I am planning to put pots of real plants in my enclosure and bury the pots into the cypress substrate. All the potting soil I have found at garden centres has vermiculite. Any ideas what else I can use, please?

Thank you.


----------



## lynnedit (May 30, 2013)

Just use topsoil. That should work well. You can put a little bit of gravel in the bottom of the pot to help with drainage, too.


----------



## bmt123 (May 30, 2013)

The cheapest ones are generally your best bet. The two dollar bags generally don't have any chemicals.


----------



## samsmom (May 30, 2013)

i use organic soil


----------



## alysciaingram (May 30, 2013)

I don't know where abouts you're located, but lowes sells organic top soil for 3.50 that is working well in my indoor and outdoor enclosures. It's the best price for the amount I've found yet.


----------



## tignish99 (May 30, 2013)

Thank you all. I will go buy some tomorrow.


----------



## ascott (May 30, 2013)

http://www.homedepot.com/p/Premier-3-cu-ft-Peat-Moss-70976040/100626048#.Uag_59Ce5kA

along with some good ole fashion dirt from your yard (free of pesticides/herbicides/fertilizer) will work great...

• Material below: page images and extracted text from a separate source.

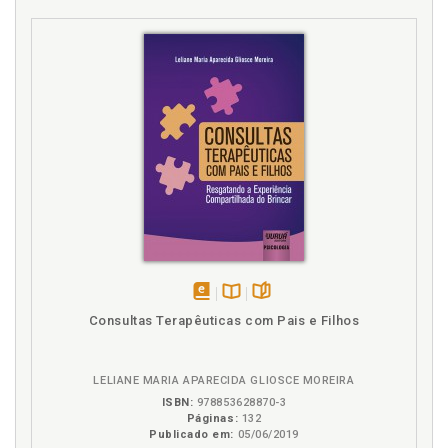
(im)possibilidade de apropriação da herança, p. 41
disponível
Disponível
páginas
Consultas Terapêuticas com Pais e Filhos
em
na
eBook
B.V.
LELIANE MARIA APARECIDA GLIOSCE MOREIRA
ISBN:
978853628870-3
Páginas:
132
Publicado em:
05/06/2019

With organic soil please be sure to read the ingredients and advertisement such as "fast growing items" as these are simply words for fertilizer and plant food----which can have an adverse health affect on a tortoise who lives in, nibbles on and mucks about in it...


----------



## tignish99 (May 31, 2013)

This seems to be the Canadian version of the peat moss http://www.homedepot.ca/product/peat-moss-22-cubic-feet/917867

Does that look ok?


----------



## tignish99 (May 31, 2013)

Do I need to sterilize any of the soil or peat moss?


----------



## alysciaingram (May 31, 2013)

I put mine out in the sun spread out in totes, but that's because I usually mix it with ecoearth coco husk and it needs to dry some. I like to think it kills any bugs that might have gotten into the bag. I know some people bake or freeze their dirt though. Just pop it into one of those disposable turkey trays and bake/freeze.


----------